The Ukrainian documentary "Jamala. Songs of Freedom" won the Gold Dolphin at the Cannes Corporate Media & TV Awards, in the Human Concerns and Social Issues category.
"I'm reading this and I can't believe it... Out of almost 800 applications from 46 countries, the Cannes jury selected this particular film," Jamala posted on Facebook.
The documentary focuses on her work and support for Ukraine at the beginning of Russia's full-scale invasion.
"This film is about us... about these three years of losses, pain, suffering, and our desperate fight for freedom," Jamala said.
The singer previously gained international recognition by winning the 2016 Eurovision Song Contest with her song 1944, about the deportation of Crimean Tatars.

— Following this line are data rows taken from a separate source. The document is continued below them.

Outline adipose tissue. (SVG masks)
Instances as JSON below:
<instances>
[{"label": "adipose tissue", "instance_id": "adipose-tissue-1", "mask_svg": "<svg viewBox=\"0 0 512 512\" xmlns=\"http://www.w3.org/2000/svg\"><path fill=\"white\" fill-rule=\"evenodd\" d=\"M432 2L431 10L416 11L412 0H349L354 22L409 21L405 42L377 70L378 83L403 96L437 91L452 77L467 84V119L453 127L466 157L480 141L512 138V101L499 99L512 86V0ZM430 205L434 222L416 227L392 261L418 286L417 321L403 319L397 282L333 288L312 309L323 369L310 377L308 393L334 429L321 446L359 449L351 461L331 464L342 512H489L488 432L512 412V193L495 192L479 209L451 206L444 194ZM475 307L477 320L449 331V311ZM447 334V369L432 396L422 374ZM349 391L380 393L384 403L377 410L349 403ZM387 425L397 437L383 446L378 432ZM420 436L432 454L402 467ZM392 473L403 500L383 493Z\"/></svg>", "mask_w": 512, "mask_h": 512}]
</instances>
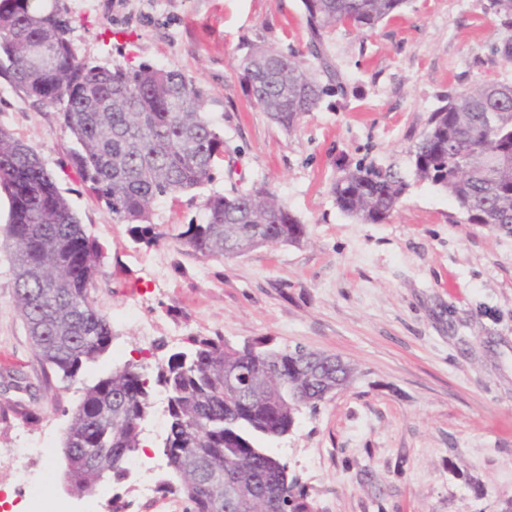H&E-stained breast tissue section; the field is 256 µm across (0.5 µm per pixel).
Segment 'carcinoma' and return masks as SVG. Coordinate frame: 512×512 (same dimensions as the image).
Instances as JSON below:
<instances>
[{
	"label": "carcinoma",
	"mask_w": 512,
	"mask_h": 512,
	"mask_svg": "<svg viewBox=\"0 0 512 512\" xmlns=\"http://www.w3.org/2000/svg\"><path fill=\"white\" fill-rule=\"evenodd\" d=\"M404 0H303L310 54L322 59L321 35L348 24L371 30ZM66 0H0V77L36 103L57 110L74 148L70 159L86 187L135 241L160 238L152 222L156 199L174 200L211 181L224 159V137L205 112L202 84L177 70L141 62L106 65L78 56ZM45 46L44 67L22 64L21 47ZM240 64L255 104L286 131L319 104L326 88L292 51L252 44ZM468 156L464 173L451 148ZM421 180L444 190L470 224H496L512 234V86L482 82L448 95L429 116L412 152ZM408 183L373 162L345 167L333 185L337 207L364 224L387 220ZM0 194L8 219L0 230L11 249L15 298L28 336L61 380L71 383L112 341L108 317L89 298L101 273V248L85 232L33 145L0 128ZM204 220L183 225L178 238L204 258L234 256L270 244L299 245L306 229L263 183L246 192L212 193ZM152 378L128 361L86 388L64 447L67 476L82 493L91 483L86 458L120 480L125 461L141 448L142 423L153 387L168 393L170 425L162 453L179 479L177 491L193 512H312L306 488L288 474L258 437L276 438L301 409L316 411L322 385L309 351L230 345L221 336L190 338ZM246 380L224 387V372ZM231 471L240 494L212 502L202 490L224 492Z\"/></svg>",
	"instance_id": "carcinoma-1"
}]
</instances>
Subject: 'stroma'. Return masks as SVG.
Here are the masks:
<instances>
[{
    "mask_svg": "<svg viewBox=\"0 0 512 512\" xmlns=\"http://www.w3.org/2000/svg\"><path fill=\"white\" fill-rule=\"evenodd\" d=\"M79 56L177 70L209 92L224 162L198 199L158 200L160 239L129 227L84 185L55 109L0 79V128L36 146L86 233L102 249L90 290L112 344L73 383L44 366L15 301L0 248V501L28 512V489L82 504L64 480L62 443L86 387L133 359L156 367L190 337L265 340L342 357L351 383L302 411L261 447L310 494L314 512H505L512 503V234L466 223L447 193L411 180L390 217L364 224L336 205L345 164L410 172V154L441 100L482 82L512 83L489 0H405L363 33L322 35L344 89L324 95L292 131L255 105L239 74L249 45L291 49L310 68L302 0H67ZM266 183L306 227L303 246L204 258L177 241L200 197ZM20 371L29 388H6ZM168 415L142 425L141 469H161ZM45 442L47 456L22 454Z\"/></svg>",
    "mask_w": 512,
    "mask_h": 512,
    "instance_id": "obj_1",
    "label": "stroma"
}]
</instances>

Her family, like that of Ukrainian Defense Minister Rustem Umerov, was deported to Central Asia in 1944 by the Soviet authorities on the false accusation that all Crimean Tatars had collaborated with the Nazis.
Up to 200,000 Crimean Tatars – mostly women, children, and the elderly – were deported to Central Asia and Siberia, while Crimean Tatar men who were fighting for the Red Army at the time were sent to labor camps.In the 1980s, Jamala and her family returned to Crimea, where she went on to study in Kyiv.